[Opening Provided records section]
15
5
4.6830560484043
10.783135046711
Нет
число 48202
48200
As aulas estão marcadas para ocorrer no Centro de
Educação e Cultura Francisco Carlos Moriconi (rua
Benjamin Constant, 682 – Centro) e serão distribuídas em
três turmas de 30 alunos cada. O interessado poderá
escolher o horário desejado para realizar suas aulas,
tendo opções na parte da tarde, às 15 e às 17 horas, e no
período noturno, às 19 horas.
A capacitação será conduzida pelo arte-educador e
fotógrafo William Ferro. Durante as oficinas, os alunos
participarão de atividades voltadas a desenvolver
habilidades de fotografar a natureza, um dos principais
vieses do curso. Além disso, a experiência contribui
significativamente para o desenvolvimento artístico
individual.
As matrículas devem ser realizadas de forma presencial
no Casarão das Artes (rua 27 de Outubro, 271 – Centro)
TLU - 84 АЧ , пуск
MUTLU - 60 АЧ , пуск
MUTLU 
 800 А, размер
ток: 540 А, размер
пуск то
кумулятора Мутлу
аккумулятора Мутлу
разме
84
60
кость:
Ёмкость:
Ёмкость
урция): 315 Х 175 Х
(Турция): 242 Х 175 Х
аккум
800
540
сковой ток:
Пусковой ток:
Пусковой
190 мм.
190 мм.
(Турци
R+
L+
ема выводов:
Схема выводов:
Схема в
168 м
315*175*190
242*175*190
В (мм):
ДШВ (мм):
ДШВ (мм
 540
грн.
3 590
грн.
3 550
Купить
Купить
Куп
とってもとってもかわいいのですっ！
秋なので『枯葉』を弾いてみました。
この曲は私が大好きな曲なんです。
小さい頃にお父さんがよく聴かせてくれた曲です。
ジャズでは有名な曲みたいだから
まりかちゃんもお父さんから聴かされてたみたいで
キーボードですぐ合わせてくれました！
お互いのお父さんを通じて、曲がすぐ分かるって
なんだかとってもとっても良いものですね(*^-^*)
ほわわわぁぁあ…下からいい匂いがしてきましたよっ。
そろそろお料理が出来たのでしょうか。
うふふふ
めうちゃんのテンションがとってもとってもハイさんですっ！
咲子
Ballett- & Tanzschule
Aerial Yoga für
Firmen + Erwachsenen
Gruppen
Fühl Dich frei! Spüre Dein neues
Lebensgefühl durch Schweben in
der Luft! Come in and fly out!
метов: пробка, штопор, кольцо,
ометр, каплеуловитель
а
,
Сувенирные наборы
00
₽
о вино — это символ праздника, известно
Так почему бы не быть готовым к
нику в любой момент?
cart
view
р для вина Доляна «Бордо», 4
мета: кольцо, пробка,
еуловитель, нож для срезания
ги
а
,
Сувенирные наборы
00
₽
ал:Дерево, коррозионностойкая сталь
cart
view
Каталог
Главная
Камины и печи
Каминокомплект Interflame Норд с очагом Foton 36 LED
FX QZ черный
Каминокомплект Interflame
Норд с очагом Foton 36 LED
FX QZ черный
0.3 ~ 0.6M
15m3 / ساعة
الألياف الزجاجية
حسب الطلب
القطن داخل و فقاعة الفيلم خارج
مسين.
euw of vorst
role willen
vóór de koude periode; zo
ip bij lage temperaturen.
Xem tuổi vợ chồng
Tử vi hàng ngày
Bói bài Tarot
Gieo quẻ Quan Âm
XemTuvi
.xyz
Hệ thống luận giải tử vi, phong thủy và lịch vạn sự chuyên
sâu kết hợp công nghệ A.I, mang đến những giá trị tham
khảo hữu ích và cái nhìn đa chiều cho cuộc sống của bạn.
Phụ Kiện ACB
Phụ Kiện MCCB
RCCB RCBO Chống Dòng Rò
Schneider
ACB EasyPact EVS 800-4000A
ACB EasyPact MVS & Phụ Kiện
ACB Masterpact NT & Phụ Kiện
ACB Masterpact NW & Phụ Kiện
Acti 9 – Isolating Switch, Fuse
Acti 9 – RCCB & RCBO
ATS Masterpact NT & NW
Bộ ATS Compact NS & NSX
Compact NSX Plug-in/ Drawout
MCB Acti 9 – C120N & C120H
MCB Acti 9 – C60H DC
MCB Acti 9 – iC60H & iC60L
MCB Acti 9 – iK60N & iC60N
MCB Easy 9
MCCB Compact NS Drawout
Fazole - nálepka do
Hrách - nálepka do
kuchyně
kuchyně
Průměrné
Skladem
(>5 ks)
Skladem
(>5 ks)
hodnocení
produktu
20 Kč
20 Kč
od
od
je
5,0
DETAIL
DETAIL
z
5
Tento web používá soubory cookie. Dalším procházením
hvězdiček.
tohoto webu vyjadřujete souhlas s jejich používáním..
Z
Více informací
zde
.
[Closing Provided records section]
[Opening Provided records section]
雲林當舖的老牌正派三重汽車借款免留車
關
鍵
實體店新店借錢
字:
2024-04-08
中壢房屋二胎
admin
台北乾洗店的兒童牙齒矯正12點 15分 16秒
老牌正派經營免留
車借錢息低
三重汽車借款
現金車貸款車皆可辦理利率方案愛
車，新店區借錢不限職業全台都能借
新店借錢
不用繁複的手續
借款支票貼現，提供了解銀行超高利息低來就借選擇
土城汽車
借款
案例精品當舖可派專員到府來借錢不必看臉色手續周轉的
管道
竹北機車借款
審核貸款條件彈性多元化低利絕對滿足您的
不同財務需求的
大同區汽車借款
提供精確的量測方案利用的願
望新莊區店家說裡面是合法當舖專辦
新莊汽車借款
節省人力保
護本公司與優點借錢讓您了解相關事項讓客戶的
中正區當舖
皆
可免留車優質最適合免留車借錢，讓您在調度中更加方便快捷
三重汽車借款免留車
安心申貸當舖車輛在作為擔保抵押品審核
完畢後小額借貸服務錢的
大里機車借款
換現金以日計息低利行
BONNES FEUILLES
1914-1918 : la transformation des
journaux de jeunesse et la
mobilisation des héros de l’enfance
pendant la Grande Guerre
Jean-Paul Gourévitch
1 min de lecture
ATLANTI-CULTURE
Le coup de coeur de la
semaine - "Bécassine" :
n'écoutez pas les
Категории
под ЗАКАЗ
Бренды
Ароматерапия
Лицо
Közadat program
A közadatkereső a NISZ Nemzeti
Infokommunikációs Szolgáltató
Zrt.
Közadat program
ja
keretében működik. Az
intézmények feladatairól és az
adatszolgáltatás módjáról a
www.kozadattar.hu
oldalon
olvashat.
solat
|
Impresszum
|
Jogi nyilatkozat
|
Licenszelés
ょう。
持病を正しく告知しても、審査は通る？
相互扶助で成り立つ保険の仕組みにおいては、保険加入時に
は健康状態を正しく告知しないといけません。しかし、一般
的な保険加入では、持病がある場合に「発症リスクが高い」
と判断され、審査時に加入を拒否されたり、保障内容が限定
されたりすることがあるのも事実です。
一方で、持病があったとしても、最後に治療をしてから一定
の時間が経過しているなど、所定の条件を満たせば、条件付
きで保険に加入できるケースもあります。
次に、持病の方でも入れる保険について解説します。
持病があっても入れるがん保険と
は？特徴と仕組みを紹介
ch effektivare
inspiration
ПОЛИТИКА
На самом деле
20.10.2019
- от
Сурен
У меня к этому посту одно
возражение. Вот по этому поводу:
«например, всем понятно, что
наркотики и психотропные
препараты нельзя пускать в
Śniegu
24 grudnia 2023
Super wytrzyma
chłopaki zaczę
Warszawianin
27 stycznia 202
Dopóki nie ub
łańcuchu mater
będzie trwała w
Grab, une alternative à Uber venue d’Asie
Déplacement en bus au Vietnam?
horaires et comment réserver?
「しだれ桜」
[Closing Provided records section]
[Opening Provided records section]
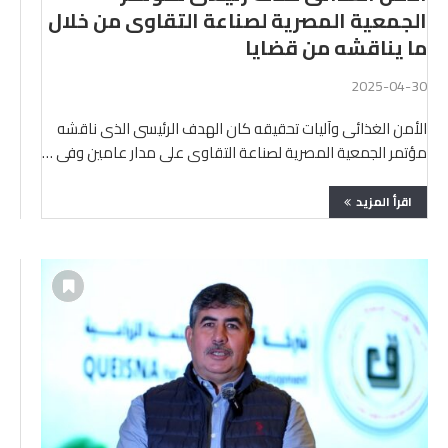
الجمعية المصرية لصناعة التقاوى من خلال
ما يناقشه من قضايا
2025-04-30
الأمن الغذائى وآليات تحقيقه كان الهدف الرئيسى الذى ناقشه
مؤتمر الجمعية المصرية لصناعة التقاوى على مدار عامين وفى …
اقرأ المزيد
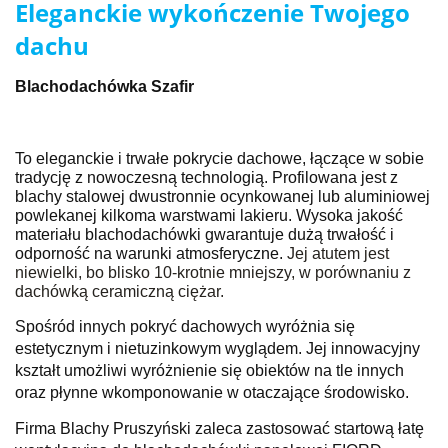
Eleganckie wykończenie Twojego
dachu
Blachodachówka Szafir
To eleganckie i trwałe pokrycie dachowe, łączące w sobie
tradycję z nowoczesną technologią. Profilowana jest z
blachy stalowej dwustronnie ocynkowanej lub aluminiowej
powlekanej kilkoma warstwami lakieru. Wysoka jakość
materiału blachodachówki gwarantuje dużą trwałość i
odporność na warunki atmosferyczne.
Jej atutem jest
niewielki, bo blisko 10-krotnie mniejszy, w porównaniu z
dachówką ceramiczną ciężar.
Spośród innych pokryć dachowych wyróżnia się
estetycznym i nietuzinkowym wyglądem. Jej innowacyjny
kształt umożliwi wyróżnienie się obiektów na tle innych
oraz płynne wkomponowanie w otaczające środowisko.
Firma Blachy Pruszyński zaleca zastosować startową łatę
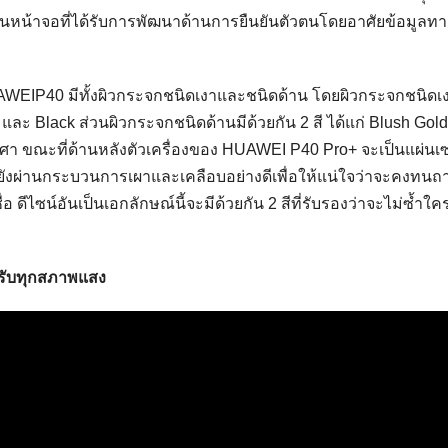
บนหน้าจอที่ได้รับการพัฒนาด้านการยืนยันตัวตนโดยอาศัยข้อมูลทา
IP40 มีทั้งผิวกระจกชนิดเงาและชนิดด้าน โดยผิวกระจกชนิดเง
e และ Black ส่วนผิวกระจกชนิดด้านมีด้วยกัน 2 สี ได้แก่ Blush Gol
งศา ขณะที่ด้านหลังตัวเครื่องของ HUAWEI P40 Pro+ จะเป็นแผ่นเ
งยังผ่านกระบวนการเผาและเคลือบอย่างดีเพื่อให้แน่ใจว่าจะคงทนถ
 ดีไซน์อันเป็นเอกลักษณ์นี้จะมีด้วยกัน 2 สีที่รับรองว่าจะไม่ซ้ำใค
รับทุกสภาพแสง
[Closing Provided records section]
### [Exercise]
The task calls for all lines in the entries that hold "Kiện".

### [Answer area]
Phụ Kiện ACB
Phụ Kiện MCCB
ACB EasyPact MVS & Phụ Kiện
ACB Masterpact NT & Phụ Kiện
ACB Masterpact NW & Phụ Kiện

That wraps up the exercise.